The current global financial system is failing to address the urgent climate and development crisis impacting small island developing states, according to Permanent Secretary in the Ministry of Economic Affairs and Investment in Barbados, Patrick McCaskie.
Speaking at the two-day workshop Unlocking Climate Finance: Building a Sustainable Climate Architecture for Barbados, McCaskie stressed that existing climate finance commitments “fall critically short of the amount needed to address global challenges.”
He noted that inadequate funding hampers world leaders’ efforts to tackle climate vulnerabilities in their respective countries.
“World leaders and negotiators at the United Nations COP 29 Conference, working in solidarity to build a green world, are grappling with the challenges of setting a new climate finance target to meet the trillion-dollar cost of helping low-income nations adapt to climate change and build resilience,” McCaskie said at the workshop hosted by the Climate Finance Access Network (CFAN).
“Following COP 29, for example, there was overwhelming consensus among world leaders and negotiators that substantial funding is needed to help low-income countries adapt to climate change.
“Divisions, however, remain over who should bear the financial responsibility, and the numbers for this new climate finance target are enormous. For certain, tackling the intensity of the impacts of climate change requires trillions of dollars – a cost far beyond the reach of poor nations – according to numerous experts and reports,” he added.
Referencing a Climate Policy Initiative Report, McCaskie pointed out that global climate financing stands at approximately US$1.3 trillion annually. However, he argued that current financing models—largely based on loans—only exacerbate the financial burden on developing nations, increasing borrowing costs and limiting their ability to implement effective climate resilience strategies.
He also acknowledged the complexities of navigating climate finance and commended CFAN for assisting Barbados in developing project proposals across critical sectors such as agriculture, water, and household resilience.
Meanwhile, Director of the Roofs to Reefs Programme in the Prime Minister’s Office, Ricardo Marshall, said much work had been done by Prime Minister Mia Amor Mottley and her team regarding the climate crisis and sourcing financing to shore up the country’s vulnerabilities.
He added that Barbados was on the frontlines of the climate crisis and called for a reform of the global financial architecture as a matter of urgency, since the current structure “does not serve our needs”.

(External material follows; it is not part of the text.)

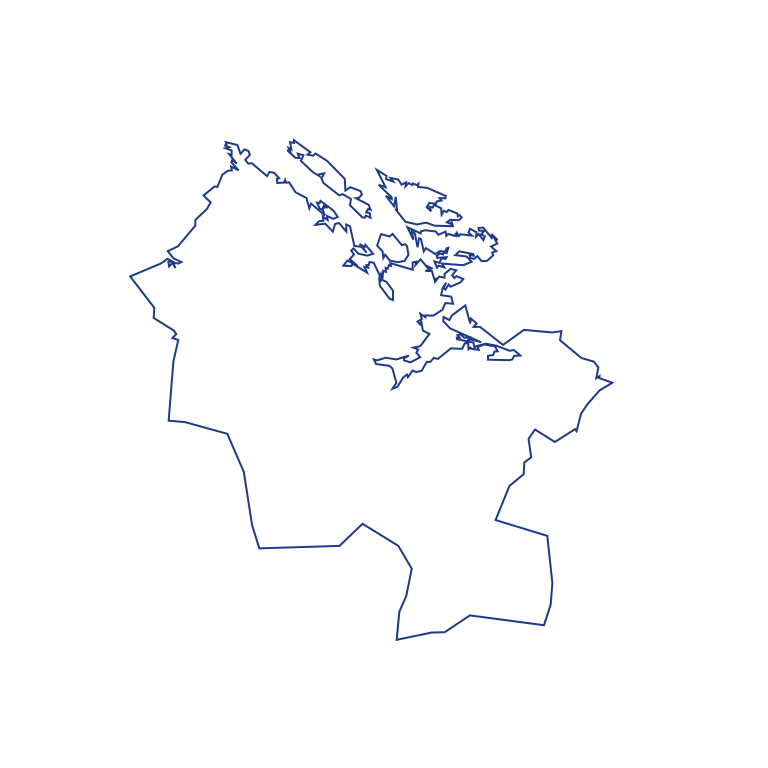 outline of Tvedestrand nor, Aust-Agder, Norway, rotated 250°
{"feature_id": "86288312B79556045752597", "entity_name": "Tvedestrand nor", "entity_type": "district", "adm_level": 2, "iso_a3": "NOR", "parent_name": "Norway", "parent_adm1": "Aust-Agder", "projection": "mercator", "projection_center": [9.012, 58.625], "detail": "fine", "context": "isolated", "style": "outline", "palette": "blue", "viewbox_px": 768, "rotation_deg": 250, "n_neighbors": 0, "source": "geoboundaries", "source_scale": "gbopen_adm2", "svg_char_len": 6170}
<svg xmlns="http://www.w3.org/2000/svg" viewBox="0 0 768 768"><g transform="rotate(250 384 384)"><path d="M575.7,223.3L573.6,215.8L571.9,182.3L534.2,194.2L524.8,190.2L506.1,204.8L501.9,205.9L499.6,200.9L495.7,205.7L477.2,193.8L423.2,169.1L416.3,183.9L390.8,219.7L349.4,222.2L296.7,211.8L272.2,210.6L247.1,286.8L260.0,316.0L227.0,342.1L200.9,346.9L176.9,332.2L164.9,320.6L139.3,308.4L134.2,343.6L130.0,356.1L137.2,385.5L102.6,451.8L119.9,465.3L139.3,474.1L185.4,485.5L218.0,442.3L245.2,466.9L251.6,484.5L262.3,489.0L264.8,497.2L283.0,501.1L289.6,510.3L271.1,524.7L276.2,548.1L273.8,548.8L288.9,559.2L295.5,568.4L304.2,584.3L307.1,598.9L315.9,588.3L317.7,589.2L316.9,585.5L326.3,591.1L333.2,588.9L340.9,578.4L364.9,564.4L373.0,568.7L374.9,559.7L387.0,534.0L380.0,509.2L404.9,493.7L407.0,487.8L409.2,491.8L415.8,488.0L411.4,485.7L430.0,487.3L425.3,471.5L421.8,467.2L426.6,462.9L422.7,461.2L413.6,465.2L390.0,489.6L396.3,480.6L395.7,477.1L398.6,480.5L400.0,475.3L404.5,472.9L404.8,469.8L401.8,471.0L402.7,468.2L401.2,467.9L392.4,482.1L386.9,481.5L388.1,482.6L387.1,493.4L381.6,502.6L372.2,513.5L371.5,517.7L364.2,521.8L365.9,515.9L363.2,513.0L363.6,509.7L371.3,490.0L374.9,491.4L373.9,496.4L376.7,498.9L375.8,502.0L381.5,501.1L386.9,491.5L386.7,484.6L383.6,484.7L388.0,476.9L388.9,478.6L387.7,475.3L393.5,477.1L394.6,473.7L390.3,469.4L394.6,459.1L389.1,443.1L391.6,439.7L388.9,435.2L390.1,431.6L383.6,424.0L384.2,418.3L386.9,415.5L382.3,408.9L385.0,408.8L383.6,404.4L376.7,395.6L376.6,390.3L380.8,396.0L395.6,397.2L399.1,395.5L405.5,383.4L410.5,382.9L408.6,385.5L408.1,394.6L402.9,403.9L402.2,417.1L401.5,411.8L399.3,410.9L395.3,416.3L396.8,427.1L402.4,425.2L404.7,427.9L408.2,424.0L407.1,431.0L415.5,443.8L420.9,438.8L429.8,440.3L427.7,438.2L431.2,436.8L432.1,441.7L437.5,442.2L432.6,445.7L434.3,446.2L431.4,453.9L433.8,464.3L439.1,469.3L435.8,476.4L443.1,477.0L447.9,468.0L454.0,471.9L458.0,477.1L453.8,472.6L451.7,474.0L455.4,478.7L452.7,479.8L453.3,490.4L455.5,494.4L460.6,488.9L459.5,486.4L463.0,485.3L466.1,490.7L469.4,486.0L466.9,478.8L463.2,477.1L466.1,472.6L463.5,468.5L466.0,468.9L463.3,467.0L473.9,467.6L475.9,461.6L476.4,468.4L478.8,466.1L476.7,466.5L477.4,465.1L488.6,461.0L485.1,454.4L487.9,456.2L488.4,452.5L481.6,450.0L495.4,431.3L492.6,430.9L494.0,429.3L491.0,426.8L492.6,425.3L488.7,424.1L490.6,421.9L483.3,418.5L488.3,418.8L484.7,415.8L481.1,415.8L483.6,416.9L479.0,421.3L468.6,424.4L459.8,421.2L462.2,418.4L477.8,413.7L485.1,415.7L486.9,417.2L501.4,415.8L503.6,412.1L501.0,410.4L501.7,408.4L498.9,408.9L500.9,405.7L494.4,406.2L507.8,395.6L506.0,393.8L509.1,386.3L512.6,391.8L503.9,399.6L513.0,394.5L516.0,400.1L520.6,398.8L521.8,401.8L515.2,404.5L510.4,412.1L510.1,418.3L521.2,414.1L519.3,412.7L523.9,409.0L513.3,412.6L520.5,409.8L523.9,403.4L543.9,406.0L546.8,403.1L540.1,400.7L550.7,396.8L551.1,392.8L544.7,388.0L554.7,383.6L557.0,374.0L559.2,378.7L558.1,382.9L562.3,383.8L557.4,387.1L561.4,387.9L556.5,392.9L556.8,397.7L564.3,395.8L577.8,386.9L576.0,385.2L577.4,383.0L571.1,383.5L568.9,385.4L572.1,388.4L569.1,391.2L570.5,388.3L568.7,385.9L562.6,386.1L578.5,377.2L574.6,373.9L585.4,374.7L594.4,366.4L606.0,363.8L606.6,360.9L609.7,360.9L607.5,358.8L609.4,352.5L613.3,353.4L613.2,355.9L620.1,353.0L622.4,348.8L619.3,345.2L636.7,335.3L637.5,331.8L642.1,330.3L645.2,336.4L649.3,336.3L652.2,333.3L649.4,327.9L658.7,328.0L665.4,318.0L662.2,317.8L662.9,315.7L659.5,319.5L659.8,315.6L655.5,320.7L651.3,319.1L652.9,317.1L641.5,321.0L646.4,317.9L644.4,316.4L634.6,320.4L640.6,314.7L636.8,314.1L637.8,310.0L635.9,303.6L626.1,294.8L627.6,292.4L622.9,278.9L613.9,283.2L609.1,277.6L602.7,262.9L597.3,260.8L583.9,237.6L582.8,226.3L574.1,229.1L567.9,235.3L567.6,231.7L570.1,227.4L564.2,227.7L570.2,226.6L568.0,222.3L572.5,223.1L571.8,226.8L575.7,223.3ZM573.0,447.1L556.8,455.1L555.1,454.6L560.2,450.1L547.6,454.2L555.8,459.0L543.3,455.8L544.6,454.5L529.1,459.6L522.7,469.5L521.1,479.0L515.5,485.6L508.7,502.7L513.8,503.0L511.4,501.7L514.5,498.4L515.6,502.3L512.3,510.4L513.9,513.9L516.9,512.8L516.3,510.7L519.1,511.3L525.5,504.1L524.1,501.7L526.3,499.6L523.5,496.1L529.6,497.8L535.2,492.4L533.1,490.1L534.9,487.4L530.2,487.3L535.6,484.6L538.6,488.4L535.7,494.4L537.5,496.0L536.7,500.7L539.6,499.7L537.5,505.2L539.5,506.4L553.5,491.8L557.5,483.4L560.5,484.8L559.7,482.9L562.5,479.7L561.3,478.8L564.3,475.8L562.4,471.8L566.0,473.8L565.3,468.7L571.2,467.4L575.4,460.6L571.0,462.0L575.7,456.1L578.8,457.5L587.6,450.5L568.4,452.8L573.0,447.1ZM523.3,459.7L509.5,460.9L518.1,462.5L515.0,464.5L501.1,462.3L509.0,466.9L507.3,468.3L495.0,466.7L497.4,469.9L488.6,476.6L489.7,481.9L487.5,486.9L490.1,489.3L490.0,491.0L485.5,487.6L487.4,484.9L485.6,483.7L487.5,481.1L486.4,477.4L484.3,477.2L481.8,486.2L480.4,484.8L482.5,480.9L478.8,477.6L481.9,473.3L475.1,473.6L476.5,475.9L472.9,480.6L477.4,479.5L468.5,499.2L468.9,508.1L475.6,505.2L480.7,495.1L482.9,500.1L475.6,512.2L473.9,512.2L475.9,508.6L472.8,508.2L470.8,511.5L472.2,515.5L466.1,517.7L464.5,523.1L467.6,530.7L470.5,530.6L470.5,535.0L476.6,531.6L477.2,538.4L483.1,537.6L480.5,540.0L488.1,536.3L485.0,536.3L484.2,535.3L497.0,530.7L498.3,526.2L495.7,525.8L493.5,530.5L491.5,526.4L488.3,529.3L485.2,526.6L492.6,524.2L490.9,520.9L495.0,522.8L500.5,517.9L497.4,515.2L493.4,517.4L498.5,507.1L497.4,504.9L499.7,504.4L497.4,502.2L501.0,503.6L499.2,500.8L503.0,495.7L501.9,493.3L506.1,494.0L505.6,486.2L509.6,484.8L514.4,475.3L514.8,470.9L513.0,469.9L523.3,459.7ZM636.9,373.0L627.0,378.0L625.2,381.9L629.9,381.8L626.5,386.6L622.1,382.2L606.9,389.9L601.4,394.5L603.2,394.4L602.4,399.8L598.5,395.5L593.5,395.9L576.5,406.5L576.6,410.1L569.2,416.2L563.6,413.2L548.0,420.6L546.8,423.0L548.4,424.5L544.9,428.2L549.7,428.9L551.3,426.0L553.9,428.9L552.3,431.0L557.6,430.9L568.1,421.2L567.5,424.1L569.6,428.0L573.2,428.0L580.4,419.6L579.0,413.9L590.1,417.3L613.2,406.8L624.0,398.5L622.7,395.5L625.7,390.6L627.0,394.1L643.8,382.8L641.3,381.9L643.4,378.4L636.0,377.2L638.4,375.1L635.0,375.3L636.9,373.0ZM516.4,424.9L509.1,428.0L502.7,426.5L505.1,429.3L498.0,431.7L493.8,438.5L492.6,445.4L496.9,451.1L505.6,452.8L508.3,451.6L508.2,448.3L522.1,443.4L520.7,439.8L525.8,432.5L516.4,424.9Z" fill="none" stroke="#1e3a8a" stroke-width="2"/></g></svg>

CFAN’s Advisor to CARICOM Development Fund for Special Projects assigned to Barbados, Chemora Mc Knee, said the two-day workshop was carefully designed to address the realities and needs of the country.
“Climate Finance is not a one-time effort. It requires continuous learning, adaptation, and capacity strengthening. Our discussions … will serve as a foundation for ongoing collaboration beyond this workshop.
“Climate change demands innovative solutions and a new way of thinking. As Peter Drucker wisely said, ‘the greatest danger in times of turbulence is not the turbulence itself, but to act with yesterday’s logic’. And I would like to change the wording for that today, the greatest danger in times of a climate crisis is not the climate crisis itself, but to act with yesterday’s logic,” Mc Knee emphasised.
She continued: “This is why we are here today to break the barriers in climate finance access, strengthen institutional capacity, and design strategies that reflect urgency and complexity of our reality. The challenges we face are evolving, and so must our approach. We do not have the luxury of time, nor can we rely on outdated models for financing our resilience.”